TEXTE DE RÉFÉRENCE:
────────
2022-C-Mt 25, 31-40-bienheureuse Émilie Tavernier-Gamelin- une terre de rencontre
Année C- samedi de la 25e semaine ORDINAIRE (litbo25d.22)
Mt 25, 31-40 mère Gamelin, une terre de rencontre.
Quelle est la beauté de la vie, si l’on ne va pas en profondeur se demande le poète Abai, cité par le pape lors de sa rencontre avec les chefs religieux du monde en septembre dernier[1]. C’est une question perpétuelle à se poser. Une question dont une réponse surgit dans la vie d’une femme géante de l’histoire du Québec.
Dans un livre, ces audacieuses qui ont façonné le Québec, les auteurs présentent soixante femmes extraordinaires de toutes les époques, dont Émilie Gamelin. Pour eux, sa grandeur fut de pratiquer la vertu la plus difficile vécue sans faille par Jésus, celle de la proximité avec les exclus, incluant ses ennemis.
────────
TÂCHE 1: Transcrivez fidèlement le passage du texte sur Émilie Gamelin qui commence par les mots contenant « 2022-C-Mt 25, 31-40-bienheureuse » et se termine par « terre de rencontre. ».
TÂCHE 2: Résumez en deux phrases le texte sur Émilie Gamelin.

DONNÉES FOURNIES:
────────
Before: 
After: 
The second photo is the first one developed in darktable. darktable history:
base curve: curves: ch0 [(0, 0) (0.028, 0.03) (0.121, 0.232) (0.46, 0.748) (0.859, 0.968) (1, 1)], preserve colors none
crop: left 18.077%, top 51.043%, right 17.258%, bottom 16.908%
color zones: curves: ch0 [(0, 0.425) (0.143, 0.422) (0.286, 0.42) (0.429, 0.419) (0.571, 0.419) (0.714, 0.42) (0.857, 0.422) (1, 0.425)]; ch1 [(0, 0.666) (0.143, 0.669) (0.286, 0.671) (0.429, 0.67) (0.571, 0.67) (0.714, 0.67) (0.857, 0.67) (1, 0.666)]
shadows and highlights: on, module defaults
────────
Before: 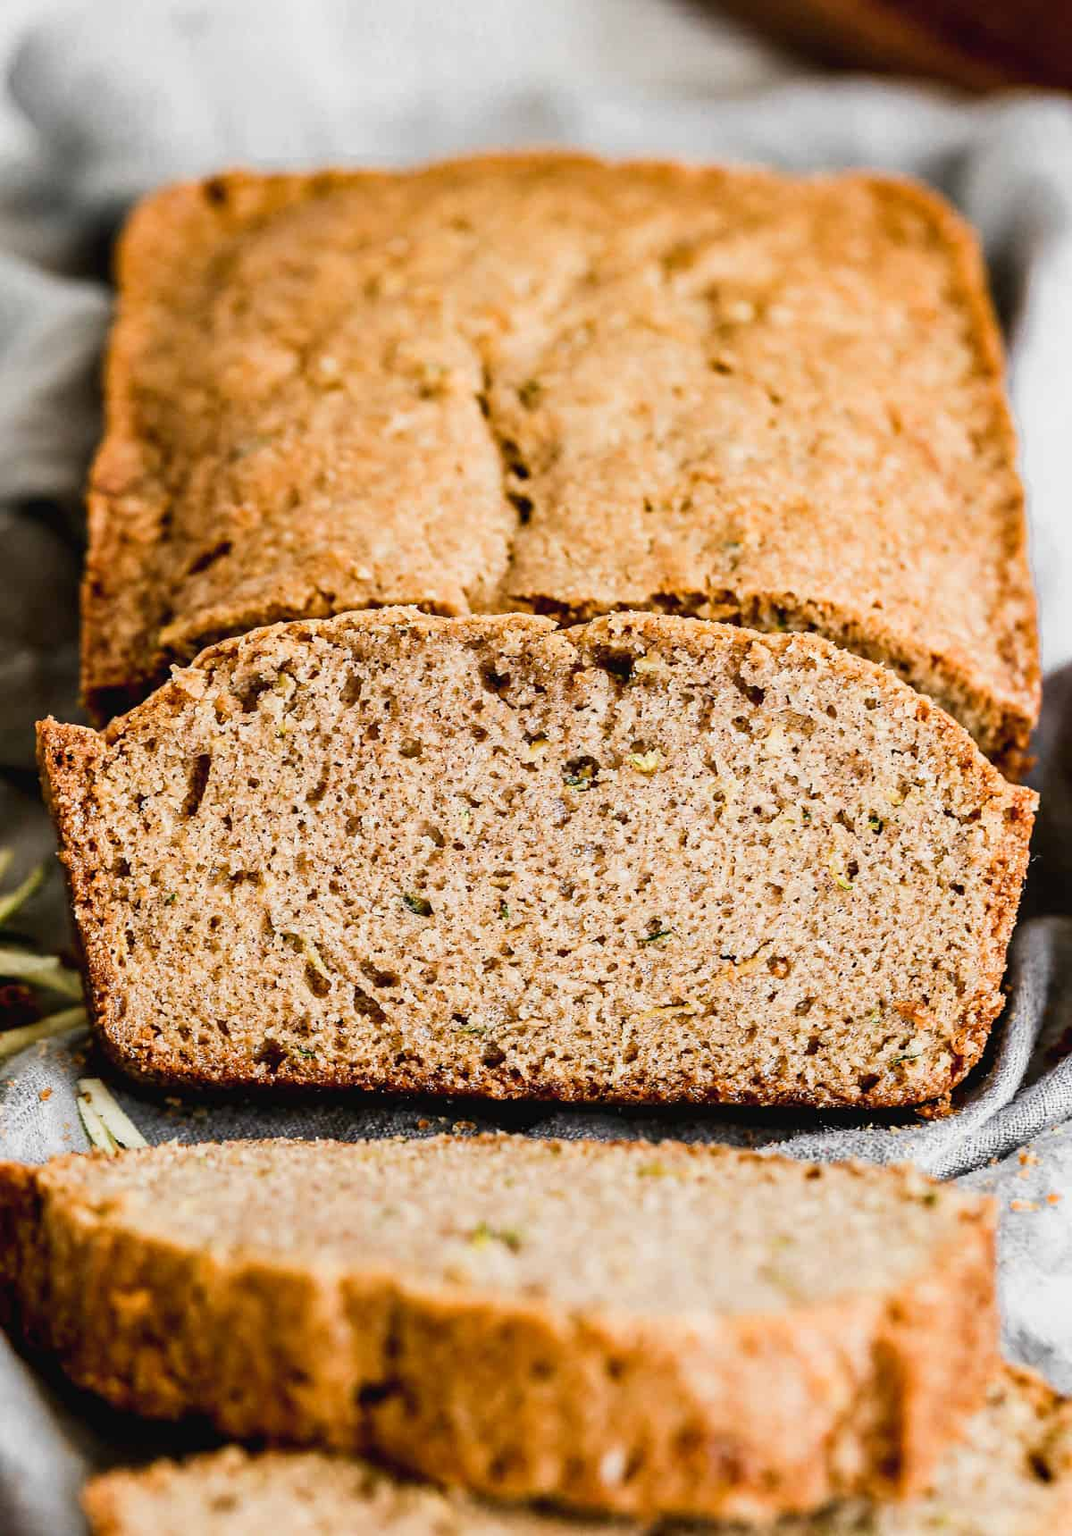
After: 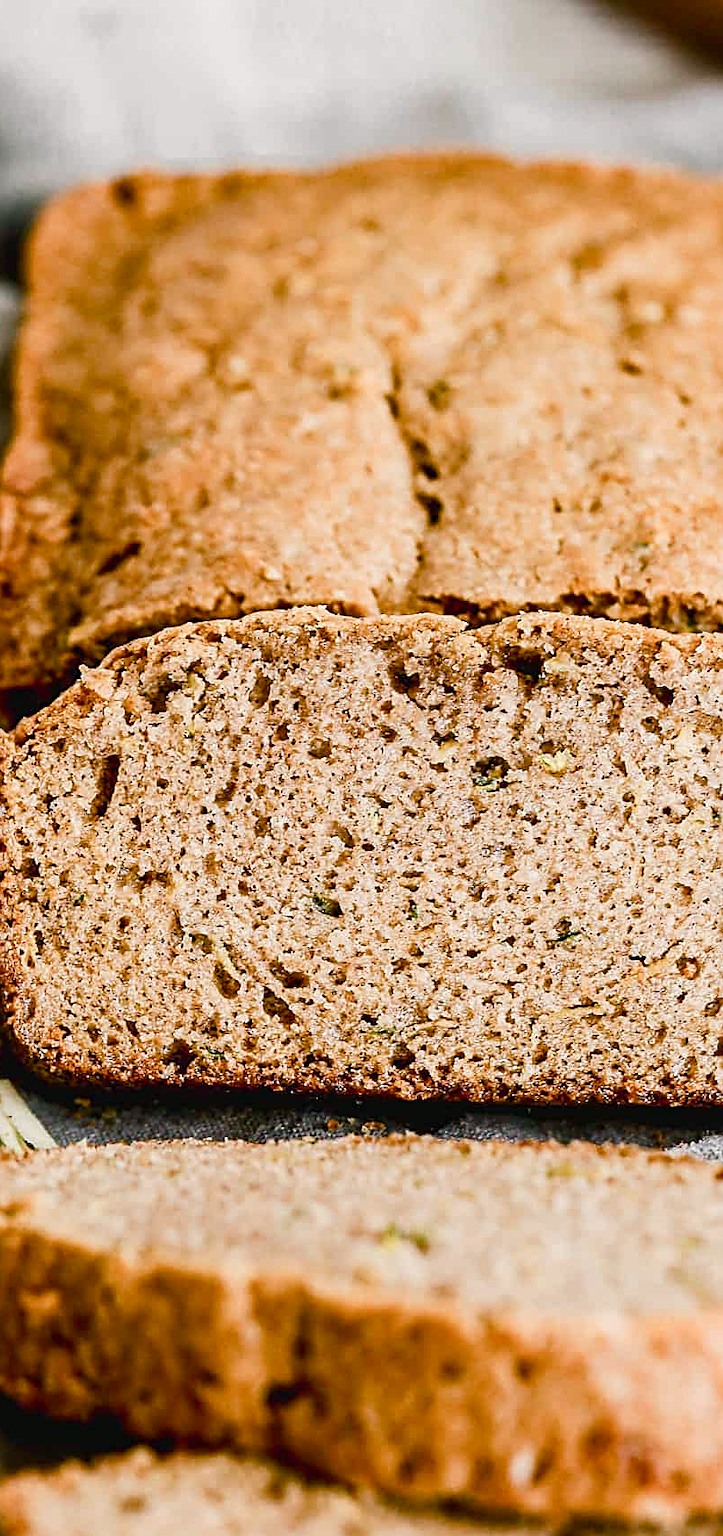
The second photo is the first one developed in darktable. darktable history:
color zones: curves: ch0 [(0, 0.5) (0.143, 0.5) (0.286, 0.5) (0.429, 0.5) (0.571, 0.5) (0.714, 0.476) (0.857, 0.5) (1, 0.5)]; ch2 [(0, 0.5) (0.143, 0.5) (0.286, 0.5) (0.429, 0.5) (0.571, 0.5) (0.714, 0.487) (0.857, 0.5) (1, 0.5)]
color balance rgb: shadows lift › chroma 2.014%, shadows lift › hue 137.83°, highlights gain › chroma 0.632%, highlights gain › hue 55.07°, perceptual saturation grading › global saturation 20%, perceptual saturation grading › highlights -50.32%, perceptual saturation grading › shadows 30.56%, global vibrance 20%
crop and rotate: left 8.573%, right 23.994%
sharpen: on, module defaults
────────
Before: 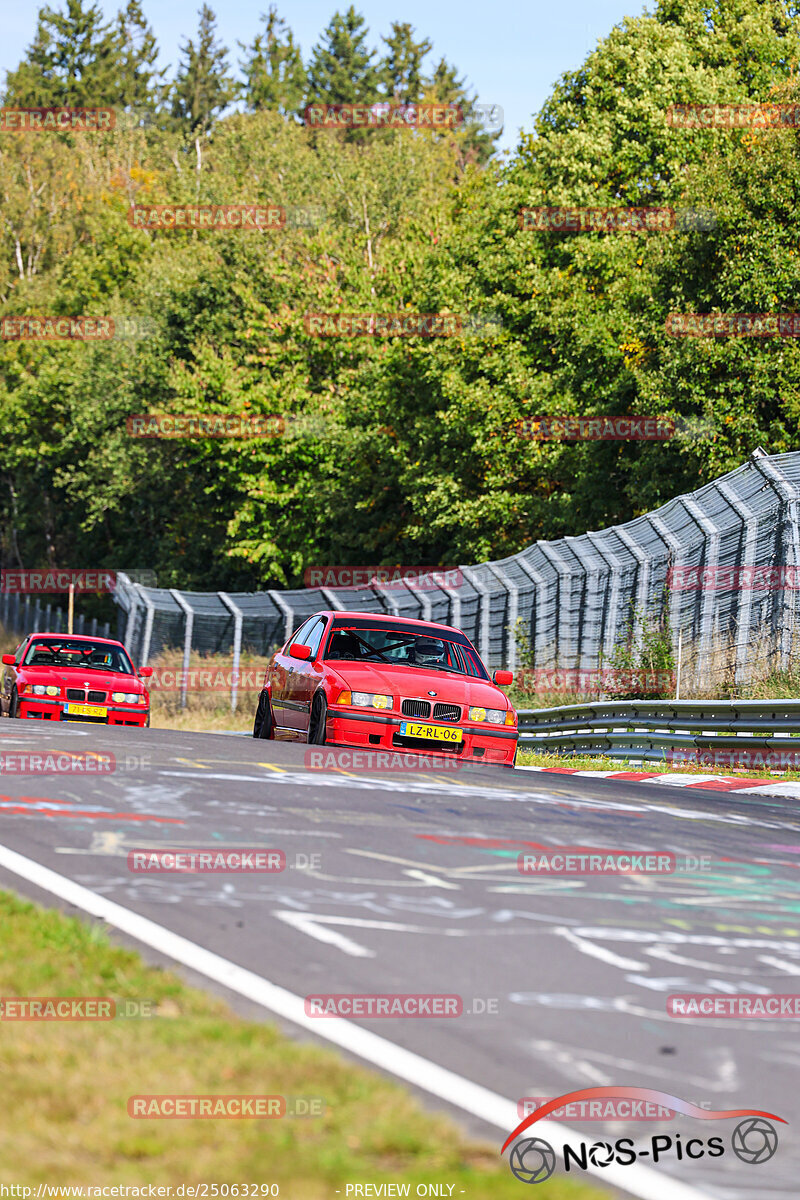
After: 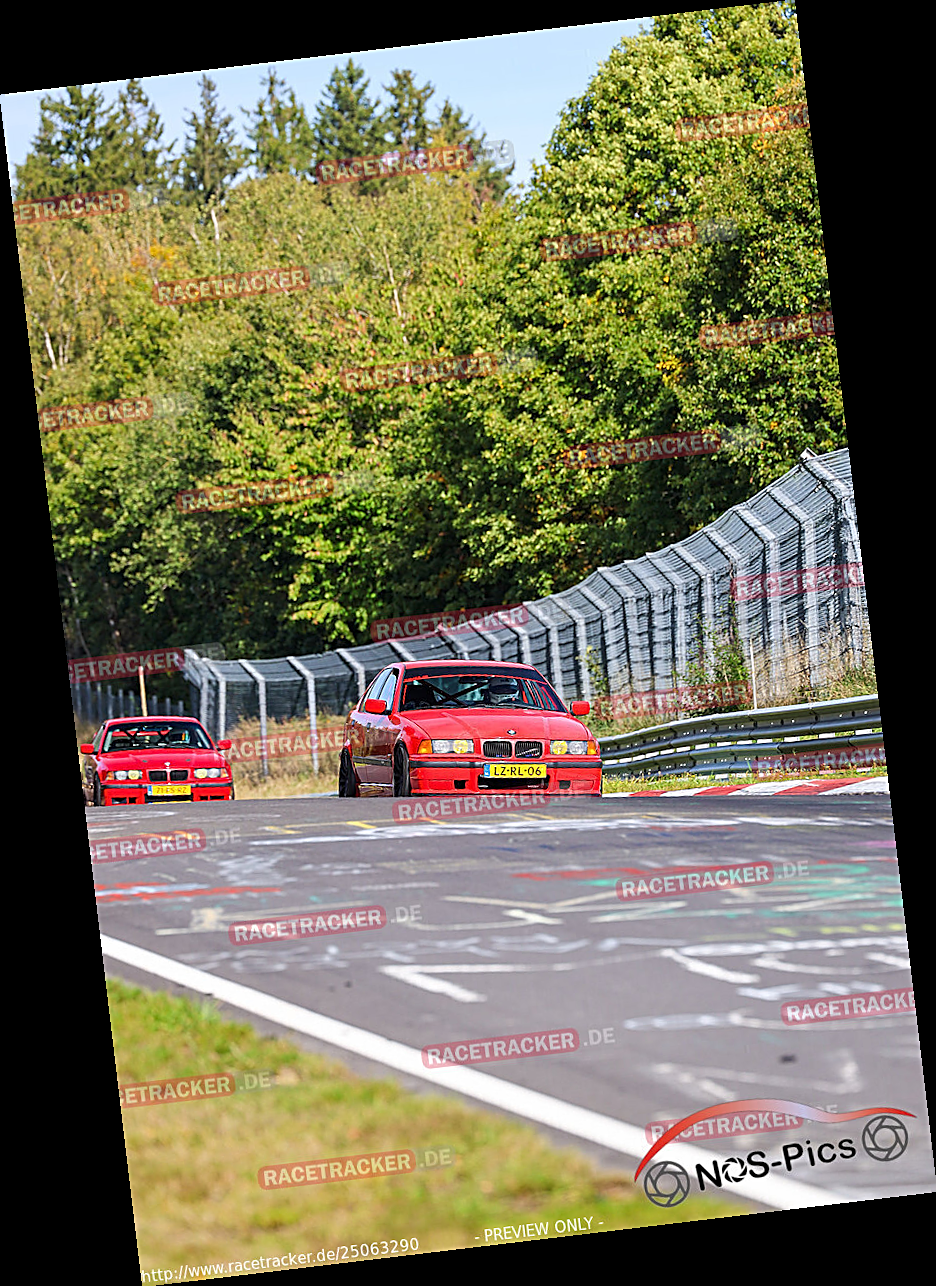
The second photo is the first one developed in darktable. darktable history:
────────
RÉPONSE ATTENDUE 1:
2022-C-Mt 25, 31-40-bienheureuse Émilie Tavernier-Gamelin- une terre de rencontre
Année C- samedi de la 25e semaine ORDINAIRE (litbo25d.22)
Mt 25, 31-40 mère Gamelin, une terre de rencontre.

RÉPONSE ATTENDUE 2: Le texte part de la question du poète Abai, citée par le pape lors de sa rencontre avec les chefs religieux du monde, sur la beauté d'une vie qui ne va pas en profondeur, et affirme qu'une réponse surgit dans la vie d'Émilie Gamelin, femme géante de l'histoire du Québec. Pour les auteurs d'un livre consacré à soixante femmes audacieuses qui ont façonné le Québec, sa grandeur fut de pratiquer la vertu la plus difficile, vécue sans faille par Jésus : la proximité avec les exclus, y compris ses ennemis.